Is my informal understanding of probability definitions correct?

78 Views Asked by At

I am struggling a little bit on probability and I was hoping someone could clear things up in a slightly informal way. I am new to probability so I am in an awkward position where I need to learn how to solve problems + have an informal understanding of why things work without getting into nitty gritty. I was hoping someone could point out my misunderstanding and answer a question at the end.

Set up:

There is some probability measure $\mu$ on the sample space $\Sigma$ and we have some sigma algebra which I will not talk about.
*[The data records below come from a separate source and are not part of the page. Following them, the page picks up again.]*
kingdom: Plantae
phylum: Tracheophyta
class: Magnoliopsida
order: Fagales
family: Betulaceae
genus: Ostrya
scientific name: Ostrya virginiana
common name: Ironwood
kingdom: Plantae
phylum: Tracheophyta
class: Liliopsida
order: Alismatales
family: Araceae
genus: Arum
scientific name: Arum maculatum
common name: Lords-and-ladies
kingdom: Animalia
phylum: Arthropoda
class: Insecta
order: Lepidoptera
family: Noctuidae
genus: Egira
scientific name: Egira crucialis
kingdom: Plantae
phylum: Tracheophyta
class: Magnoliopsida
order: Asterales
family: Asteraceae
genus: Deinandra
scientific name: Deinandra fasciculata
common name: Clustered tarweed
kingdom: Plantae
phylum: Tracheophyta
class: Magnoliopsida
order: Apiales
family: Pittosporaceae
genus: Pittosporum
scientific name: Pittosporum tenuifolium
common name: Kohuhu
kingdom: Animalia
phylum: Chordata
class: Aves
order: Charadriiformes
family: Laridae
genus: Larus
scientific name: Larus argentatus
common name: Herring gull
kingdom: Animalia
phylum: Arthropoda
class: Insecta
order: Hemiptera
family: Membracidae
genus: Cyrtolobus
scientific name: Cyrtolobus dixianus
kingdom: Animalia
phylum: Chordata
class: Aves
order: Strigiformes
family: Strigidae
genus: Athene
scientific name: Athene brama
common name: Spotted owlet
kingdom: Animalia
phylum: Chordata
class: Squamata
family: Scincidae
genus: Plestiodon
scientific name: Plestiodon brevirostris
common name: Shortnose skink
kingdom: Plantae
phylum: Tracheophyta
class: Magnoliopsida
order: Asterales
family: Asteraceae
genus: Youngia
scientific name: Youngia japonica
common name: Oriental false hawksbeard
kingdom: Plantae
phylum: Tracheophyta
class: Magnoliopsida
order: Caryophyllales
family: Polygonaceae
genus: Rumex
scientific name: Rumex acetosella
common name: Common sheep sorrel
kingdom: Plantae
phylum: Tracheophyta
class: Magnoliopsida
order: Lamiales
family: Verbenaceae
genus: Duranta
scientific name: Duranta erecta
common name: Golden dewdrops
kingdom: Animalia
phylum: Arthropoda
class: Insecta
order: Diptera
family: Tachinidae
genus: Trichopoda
A random variable is a function $X:\Sigma \to \mathbb{R}$. We can define the probability of $X \in A$ as $P(X \in A):=\mu(X^{-1}(A))$. Of course we never actually have access to $\mu$ so we work with the next best thing, which is pdf's and cdf's. By Radon Nikodym there is a function $f$ s.t that for any $A$, $$\int_Af(x)dx=\mu(X^{-1}(A))$$ we call the $f$ the pdf of $X$ and it really just describes $\mu$ "w.r.t" $X$. to my understanding we usually just assume the distribution of $X$ and so the pdf.

Now, what if we have two random variables $X,Y$, we can consider $(X,Y):\Sigma \to \mathbb{R}^2$. We can analogously define probabilities of these variables interacting. $$P(X<a,Y<b):=\mu((X\times Y)^{-1}((-\infty,a)\times(-\infty,b))$$ This makes sense since the pre-image still lives in $\Sigma$ and we are essentially checking $w.r.t$ the measure $\mu$ what "proportion" of the sample space satisfies $X<a,Y<b$. Again, by Radon Nikodym there is some function s.t $$P(X \in A,Y\in B)=\int_{A\times B}f(x,y)dxdy$$ where we call $f$ the joint distribution of $X,Y$.

Here I do have a question. Is it obvious that this definition overlaps with normal definition of random variables.

For instance consider $Z=Y+X$ random variable, it has some distribution so $P(Z>0)=\int_{0}^{\infty}f_Z(x)dx$ is it obvious that this is equal to $\int_{x+y>0}f_{X,Y}(x,y)dxdy$ ? IT just seems to me, while reading my textbook that these "obviously" give the same answer, but that is not clear to me. Is the proof "involved" or actually almost definitional?

Now onto conditional random variable, say $X|Y=k$. Here is where things get weird. Intuitively I want to say $P(X<a|Y=k)=\frac{\mu(X^{-1}(-\infty,a))\cap Y^{-1}(k))}{\mu( Y^{-1}(k))}$ but the denominator will have measure $0$ in many cases. So this is not the way to view this?

Thank you, I hope my ramblings are not undecipherable and I would greatly appreciate any comments.

1

There are 1 best solutions below

0
On BEST ANSWER

For your first question, I think it's mostly definitional, with possible confusion from the product measure on $\mathbb R^2$ compared to integrating along each variable.

For your $(X,Y)$ random variable, we've defined a measure on $\mathbb R^2$ via $\mu \circ (X,Y)^{-1}$ which applies to Borel subsets of $\mathbb R^2$ generated from intersections and unions of rectangles, even if we often apply this to rectangles $A \times B$ as in your section on joint distributions. So we really have $$ \mathbb P((X,Y) \in A) = \int_A f_{X,Y}(x,y) \, d(x,y) $$ on which we can then use Fubini (given positivity and finiteness) to split into integrating with respect to $x$ and $y$ separately, which is how we usually do our integration, so in this case $$ \mathbb P(X+Y>0) = \int_{-\infty}^{+\infty} \int_{-y}^\infty f_{X,Y}(x,y) \, dx \ dy $$

As for conditional probability, you usually force the denominator to have positive probability. If you've seen conditional expectation you can also use that, in the same way that $\mathbb P(A) = \mathbb E[ \chi_A]$ for $\chi_A$ the indicator function of $A$: $$\mathbb P(A\mid \mathcal F) := \mathbb E[\chi_A \mid \mathcal F]$$ for some $\sigma$-algebra $\mathcal F$, which you can take to be pretty much just an event to get $\mathbb P(A \mid B)$.